What standardized rTMS protocols have been proposed for tinnitus and which parameters most influence outcomes?
Executive summary
Repetitive transcranial magnetic stimulation (rTMS) for chronic tinnitus has produced several repeatedly used protocols—most commonly low-frequency (1 Hz) stimulation to left temporoparietal/auditory cortex and sequential multilocus approaches that add prefrontal stimulation—but no single, universally accepted “standard” exists because trials report heterogeneous outcomes and methodological differences [1] [2] [3]. Key parameters that drive efficacy and explain variability are stimulation frequency and cortical target, pulse number and session count, intensity and coil configuration/orientation, and patient characteristics such as comorbid depression or tinnitus chronicity [3] [4] [5].
1. The most commonly proposed standardized protocols: low‑frequency auditory cortex and its sequels
The prototypical, repeatedly tested protocol is low‑frequency (1 Hz) rTMS applied over left temporoparietal or primary auditory cortex—rooted in the hypothesis that 1 Hz inhibits hyperactivity in auditory cortex—and this approach showed benefit in some controlled trials (e.g., Folmer et al.) but not in other large multicenter trials, illustrating inconsistent replication [1] [2] [6].
2. Sequential and multilocus protocols: pairing frontal and temporal targets
A strong body of work has tested sequential protocols that combine prefrontal (often DLPFC) and auditory cortex stimulation—either low‑frequency frontal stimulation (1 Hz) for short‑term benefit or high‑frequency frontal stimulation (20 Hz or 10 Hz) to attempt longer‑term gains—with pooled analyses and some trials reporting superiority of combined over single‑site stimulation in selected outcomes [7] [8] [9] [5].
3. Multisite, triple‑site and deep‑coil innovations under investigation
Researchers have tested triple‑site protocols (e.g., simultaneous/serial DLPFC 20 Hz plus bilateral temporoparietal 1 Hz) and combinations using deep H‑coils (H7) paired with conventional figure‑of‑eight coils; preliminary and pilot trials report tolerability and some promising response rates but remain insufficiently powered to define a new standard [9] [10] [5].
4. Personalization and test‑session strategies: a competing “standard” idea
Instead of a single protocol for all, personalization—using brief test stimulations to select the protocol that transiently reduces tinnitus loudness or that modulates biomarkers like auditory alpha—has been proposed and trialed; small studies indicate feasibility and possible secondary benefits, but randomized evidence so far has not shown clear superiority of personalized vs. standard protocols on primary outcomes [11] [6] [4].

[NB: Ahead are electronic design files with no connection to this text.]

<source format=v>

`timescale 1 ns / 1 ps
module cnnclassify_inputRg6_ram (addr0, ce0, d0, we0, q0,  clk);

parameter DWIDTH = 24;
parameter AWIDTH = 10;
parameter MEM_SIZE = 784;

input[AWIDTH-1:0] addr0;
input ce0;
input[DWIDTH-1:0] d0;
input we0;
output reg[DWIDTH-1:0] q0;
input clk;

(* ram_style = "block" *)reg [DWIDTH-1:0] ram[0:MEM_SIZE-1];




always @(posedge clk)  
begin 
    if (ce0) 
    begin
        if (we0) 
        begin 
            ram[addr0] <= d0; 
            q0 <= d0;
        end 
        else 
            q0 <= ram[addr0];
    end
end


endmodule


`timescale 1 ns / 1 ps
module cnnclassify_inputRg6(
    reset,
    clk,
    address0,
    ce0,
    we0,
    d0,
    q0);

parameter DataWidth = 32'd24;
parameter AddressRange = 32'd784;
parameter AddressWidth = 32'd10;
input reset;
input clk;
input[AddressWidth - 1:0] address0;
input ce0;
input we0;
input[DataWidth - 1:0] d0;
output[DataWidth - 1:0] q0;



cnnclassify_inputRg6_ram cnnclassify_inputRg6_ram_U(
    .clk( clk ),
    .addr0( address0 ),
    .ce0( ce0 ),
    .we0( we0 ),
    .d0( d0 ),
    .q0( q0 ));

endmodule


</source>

5. Which technical parameters most influence outcomes: the mechanistic and practical levers
Frequency and cortical target are primary drivers—low‑frequency temporal protocols aim to suppress auditory hyperactivity, while high‑frequency prefrontal stimulation targets affective/attentional networks—yet effects are protocol‑ and patient‑dependent [6] [8]. Pulse number per session, total sessions, and timing (e.g., 10 sessions vs. 15) matter: some meta‑analyses and trials link more pulses/sessions to better responses, but findings are inconsistent [2] [1]. Intensity relative to resting motor threshold and coil type/orientation alter induced currents and thus outcomes, and many studies fail to report these details comprehensively—a key source of interstudy heterogeneity [3] [12]. Finally, patient factors—presence of major depressive disorder, tinnitus chronicity, hearing status, and inter‑individual neurophysiological differences such as baseline auditory alpha—moderate response probability [4] [5] [13].

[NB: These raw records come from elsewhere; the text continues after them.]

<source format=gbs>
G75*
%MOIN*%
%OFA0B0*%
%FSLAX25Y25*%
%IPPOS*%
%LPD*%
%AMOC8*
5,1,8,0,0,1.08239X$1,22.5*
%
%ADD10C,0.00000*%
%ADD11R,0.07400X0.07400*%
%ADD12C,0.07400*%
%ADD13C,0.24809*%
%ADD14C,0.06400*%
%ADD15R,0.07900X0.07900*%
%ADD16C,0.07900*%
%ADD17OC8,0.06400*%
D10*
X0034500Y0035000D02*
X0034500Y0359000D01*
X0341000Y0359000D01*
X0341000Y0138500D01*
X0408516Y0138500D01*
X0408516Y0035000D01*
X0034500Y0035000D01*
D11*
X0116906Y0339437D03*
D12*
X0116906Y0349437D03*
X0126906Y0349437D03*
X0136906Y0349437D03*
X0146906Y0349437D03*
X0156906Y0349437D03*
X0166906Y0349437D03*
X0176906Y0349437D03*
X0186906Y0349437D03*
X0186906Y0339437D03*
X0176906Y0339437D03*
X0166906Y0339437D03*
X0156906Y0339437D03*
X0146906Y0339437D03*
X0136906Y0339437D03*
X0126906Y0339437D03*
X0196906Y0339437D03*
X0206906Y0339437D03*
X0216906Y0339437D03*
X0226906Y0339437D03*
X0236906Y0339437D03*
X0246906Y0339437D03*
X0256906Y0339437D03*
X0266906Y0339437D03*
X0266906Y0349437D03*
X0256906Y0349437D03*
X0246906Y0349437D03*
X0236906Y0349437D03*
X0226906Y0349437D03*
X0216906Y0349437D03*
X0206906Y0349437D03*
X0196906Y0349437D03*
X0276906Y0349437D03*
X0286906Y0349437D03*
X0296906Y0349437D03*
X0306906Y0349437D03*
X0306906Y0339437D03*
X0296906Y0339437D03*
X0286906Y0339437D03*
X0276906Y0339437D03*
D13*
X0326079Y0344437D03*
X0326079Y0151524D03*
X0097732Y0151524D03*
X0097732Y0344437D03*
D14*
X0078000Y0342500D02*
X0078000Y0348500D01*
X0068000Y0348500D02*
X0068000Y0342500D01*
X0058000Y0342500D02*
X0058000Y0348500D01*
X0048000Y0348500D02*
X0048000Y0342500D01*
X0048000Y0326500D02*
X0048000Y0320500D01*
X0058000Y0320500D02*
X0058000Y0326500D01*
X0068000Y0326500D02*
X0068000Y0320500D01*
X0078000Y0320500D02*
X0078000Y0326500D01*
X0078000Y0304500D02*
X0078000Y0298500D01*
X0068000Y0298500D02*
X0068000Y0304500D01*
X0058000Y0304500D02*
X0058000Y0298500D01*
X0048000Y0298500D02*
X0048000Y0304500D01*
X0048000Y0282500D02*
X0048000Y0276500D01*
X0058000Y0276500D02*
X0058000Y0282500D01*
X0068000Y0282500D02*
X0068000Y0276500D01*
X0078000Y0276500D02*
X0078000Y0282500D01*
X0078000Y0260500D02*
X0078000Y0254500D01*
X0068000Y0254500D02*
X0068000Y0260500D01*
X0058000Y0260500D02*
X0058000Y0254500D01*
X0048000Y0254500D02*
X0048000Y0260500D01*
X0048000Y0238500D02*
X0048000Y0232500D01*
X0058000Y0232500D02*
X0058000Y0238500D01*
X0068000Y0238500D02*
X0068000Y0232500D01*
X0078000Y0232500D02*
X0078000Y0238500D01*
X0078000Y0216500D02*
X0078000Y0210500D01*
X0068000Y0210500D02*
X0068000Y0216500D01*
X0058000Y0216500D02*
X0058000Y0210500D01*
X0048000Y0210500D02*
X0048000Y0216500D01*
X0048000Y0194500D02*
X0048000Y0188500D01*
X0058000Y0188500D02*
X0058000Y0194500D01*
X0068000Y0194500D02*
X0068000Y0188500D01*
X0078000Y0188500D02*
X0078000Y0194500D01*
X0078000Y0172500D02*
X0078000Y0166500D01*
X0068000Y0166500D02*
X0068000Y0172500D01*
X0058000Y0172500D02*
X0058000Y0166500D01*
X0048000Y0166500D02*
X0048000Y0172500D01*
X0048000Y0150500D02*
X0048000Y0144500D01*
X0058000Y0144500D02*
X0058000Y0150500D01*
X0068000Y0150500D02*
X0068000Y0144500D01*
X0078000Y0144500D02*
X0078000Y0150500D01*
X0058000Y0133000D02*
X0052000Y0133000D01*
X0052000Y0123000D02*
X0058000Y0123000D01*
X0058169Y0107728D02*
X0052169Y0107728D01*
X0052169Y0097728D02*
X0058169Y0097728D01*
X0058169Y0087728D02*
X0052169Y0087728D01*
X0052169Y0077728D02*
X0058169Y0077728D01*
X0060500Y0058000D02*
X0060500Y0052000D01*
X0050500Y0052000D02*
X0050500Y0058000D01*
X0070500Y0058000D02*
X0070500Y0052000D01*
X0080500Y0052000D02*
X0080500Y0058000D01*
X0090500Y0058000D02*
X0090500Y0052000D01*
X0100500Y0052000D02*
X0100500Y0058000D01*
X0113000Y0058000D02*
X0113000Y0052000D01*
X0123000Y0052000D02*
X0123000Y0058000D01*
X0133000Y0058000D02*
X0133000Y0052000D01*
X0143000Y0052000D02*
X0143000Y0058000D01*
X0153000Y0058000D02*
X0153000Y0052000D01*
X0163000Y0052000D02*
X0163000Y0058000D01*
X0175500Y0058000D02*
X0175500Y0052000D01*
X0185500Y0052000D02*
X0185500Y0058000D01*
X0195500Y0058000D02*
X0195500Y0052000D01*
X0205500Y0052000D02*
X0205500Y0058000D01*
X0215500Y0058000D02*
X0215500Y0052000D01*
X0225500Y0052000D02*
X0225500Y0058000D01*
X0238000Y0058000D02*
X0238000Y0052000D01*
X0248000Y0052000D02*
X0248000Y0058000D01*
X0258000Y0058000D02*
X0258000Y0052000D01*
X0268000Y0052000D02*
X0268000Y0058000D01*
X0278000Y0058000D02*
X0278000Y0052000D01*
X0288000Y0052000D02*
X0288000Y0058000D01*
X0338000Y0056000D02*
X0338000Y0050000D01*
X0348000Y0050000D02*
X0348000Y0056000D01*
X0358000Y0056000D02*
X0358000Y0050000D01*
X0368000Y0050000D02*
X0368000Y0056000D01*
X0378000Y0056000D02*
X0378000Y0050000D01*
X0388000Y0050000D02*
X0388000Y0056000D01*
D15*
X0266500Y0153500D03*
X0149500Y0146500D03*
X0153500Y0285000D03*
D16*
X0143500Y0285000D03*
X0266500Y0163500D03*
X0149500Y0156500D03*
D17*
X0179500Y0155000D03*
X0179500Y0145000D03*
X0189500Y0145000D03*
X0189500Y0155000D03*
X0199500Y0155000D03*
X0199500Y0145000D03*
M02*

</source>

6. Safety, tolerability and the limits of current “standardization”
Across large pooled analyses and randomized trials, rTMS for tinnitus has been repeatedly reported as generally well tolerated with no consistent serious adverse events, supporting broader testing—but the lack of standardized reporting on coil orientation, device brands, pulse counts, and outcome measures prevents declaration of a single evidence‑based standardized protocol [7] [9] [3].
7. Bottom line and the research agenda to reach a true standard
The literature points to a small set of leading protocols—left‑temporal 1 Hz, sequential DLPFC+temporal (various frequencies), and multisite combinations with emerging deep‑coil approaches—but heterogeneity in technical parameters and patient selection now explains conflicting trial results; resolving this requires large, multi‑site trials that standardize device/coiling/orientation, report intensity/pulse counts, stratify for comorbidities, and compare fixed vs. personalized strategies with long‑term outcomes [2] [3] [5].